Le Buveur d’Innocence haussa les épaules.
– Ce n’est qu’une autorisation, sans obligation aucune. Valable pour nos deux camps, bien entendu. Ainsi, nos soldats étant mieux armés et plus nombreux, ils pourraient, de temps à autre, vous prêter main-forte pour vous débarrasser des créatures les plus coriaces. J’ai entendu dire que vous étiez infestés de Rôdeurs Nocturnes, nous pourrions vous aider à les repousser, par exemple.
Zélie fit la moue.
– Cela demande réflexion.
– Bien sûr, si vous ne vous sentez pas encore prêts à nous accueillir sur vos terres, le roi comprendra, il en sera déçu, mais nous serons patients.
Zélie hésita, alors Maylis intervint :
– Si ces patrouilles ne sont pas des mouvements de troupes et qu’elles ne sont que ponctuelles, nous n’avons aucune raison de nous y opposer.
– Parfait ! Le roi sera ravi.
Sur ces mots, le Buveur d’Innocence leur offrit un petit sourire qu’on devinait forcé, ses lèvres fines relevées sur des dents longues et des gencives atrophiées.
Puis il leur tourna le dos et quitta la Chambre Cordiale.
Zélie poussa un profond soupir.
– Je n’aime pas ce sale bonhomme ! s’énerva-t-elle. Pourquoi as-tu accepté ? Nous n’en avons même pas discuté ensemble !
Maylis saisit sa sœur par le bras et l’entraîna vers la sortie.
– Pas ici. Viens, allons discuter dans nos appartements.
– Tu crois que les murs ont des oreilles ?
– Je crois que tout est possible, allons, viens.

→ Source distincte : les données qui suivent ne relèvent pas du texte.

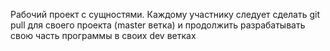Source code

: Рабочий проект с сущностями.
Каждому участнику следует сделать git pull для своего проекта (master ветка) и продолжить разрабатывать свою часть программы в своих dev ветках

Elles descendirent plusieurs étages et se réfugièrent dans une petite bibliothèque aux rayonnages emplis de livres aux dos multicolores.
– J’ai accepté parce que ce n’est pas le moment de nous montrer méfiantes, se justifia Maylis.
– Tu crois qu’il manigance quelque chose ?
Maylis haussa les épaules.
– Disons qu’il ne m’inspire pas confiance.
– Alors pourquoi ne pas prévenir le Conseil d’Eden ?
– Pour leur dire quoi ? Que mon instinct m’ordonne d’avoir à l’œil l’ambassadeur Matur ? Non, je suis peut-être paranoïaque. Matt nous avait dit de ne pas nous fier à lui. Je sens qu’il prépare quelque chose.
– Nous pourrions au moins avertir Matt et Melchiot.
Maylis secoua vivement la tête.
– Je n’ai pas confiance non plus en notre messagerie.
– Lequel d’entre nos courriers ? Ils sont plusieurs !
– Colin tout d’abord. Le plus gros de notre correspondance passe entre ses mains, et je me méfie.
– Décidément ! Dis-moi : en qui crois-tu ?
– À part toi ? Pas grand-monde. Écoute, la paix commande que nous soyons vigilantes, les conflits naissent du relâchement, mieux vaut trop que pas assez. Soyons sur nos gardes avec le Buveur d’Innocence et cherchons quelque chose de louche dans son comportement.
– Tu veux qu’on se livre à de l’espionnage en fin de compte ?
Maylis dansa d’un pied sur l’autre, n’osant confirmer.
Zélie l’arrêta d’un geste.
– Tu peux compter sur moi. S’il fait quoi que ce soit de suspect, je trouverai des preuves.
– Attention, nous marchons sur des œufs, il ne faut surtout pas créer un incident qui pourrait avoir de graves conséquences.
– Fais-moi confiance, dit Zélie en adressant un clin d’œil à sa sœur, je serai invisible.